Cross-Validation | Ignite Documentation
Edit

Cross-Validation

Cross validation functionality in Apache Ignite is represented by the CrossValidation class. This is a calculator parameterized by the type of model, type of label and key-value types of data. After instantiation (constructor doesn’t accept any additional parameters) we can use a score method to perform cross validation.

Let’s imagine that we have a trainer, a training set and we want to make cross validation using accuracy as a metric and using 4 folds. Apache Ignite allows us to do this as shown in the following example:

Cross-Validation (without Pipeline API usage)

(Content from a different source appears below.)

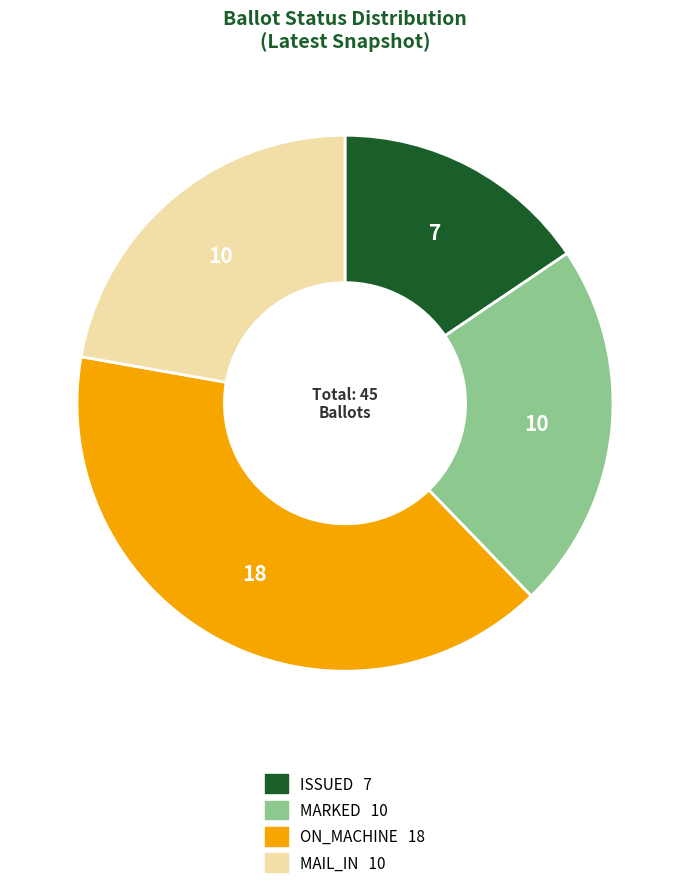

Is there a majority slice in this chart?

No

// Create classification trainer
DecisionTreeClassificationTrainer trainer = new DecisionTreeClassificationTrainer(4, 0);

// Create cross-validation instance
CrossValidation<DecisionTreeModel, Integer, Vector> scoreCalculator
  = new CrossValidation<>();

// Set up the cross-validation process
scoreCalculator
    .withIgnite(ignite)
    .withUpstreamCache(trainingSet)
    .withTrainer(trainer)
    .withMetric(MetricName.ACCURACY)
    .withPreprocessor(vectorizer)
    .withAmountOfFolds(4)
    .isRunningOnPipeline(false)

// Calculate accuracy for each fold
double[] accuracyScores = scoreCalculator.scoreByFolds();

In this example we specify trainer and metric as parameters, after that we pass common training arguments such as a link to the Ignite instance, cache, vectorizers, and finally specify the number of folds. This method returns an array containing chosen metrics for all possible splits of the training set.

Cross-Validation (with Pipeline API usage)

Define the pipeline and pass it as a parameter to Cross-Validation instance to run cross-validation on Pipeline.

Caution
The Pipeline API is experimental and could be changed in the next releases.
// Create classification trainer
DecisionTreeClassificationTrainer trainer = new DecisionTreeClassificationTrainer(4, 0);

Pipeline<Integer, Vector, Integer, Double> pipeline
  = new Pipeline<Integer, Vector, Integer, Double>()
    .addVectorizer(vectorizer)
    .addPreprocessingTrainer(new ImputerTrainer<Integer, Vector>())
    .addPreprocessingTrainer(new MinMaxScalerTrainer<Integer, Vector>())
    .addTrainer(trainer);


// Create cross-validation instance
CrossValidation<DecisionTreeModel, Integer, Vector> scoreCalculator
  = new CrossValidation<>();

// Set up the cross-validation process
scoreCalculator
    .withIgnite(ignite)
    .withUpstreamCache(trainingSet)
    .withPipeline(pipeline)
    .withMetric(MetricName.ACCURACY)
    .withPreprocessor(vectorizer)
    .withAmountOfFolds(4)
    .isRunningOnPipeline(false)

// Calculate accuracy for each fold
double[] accuracyScores = scoreCalculator.scoreByFolds();

Example

To see how the Cross Validation can be used in practice, try this example and see step 8 of ML Tutorial that are available on GitHub and delivered with every Apache Ignite distribution.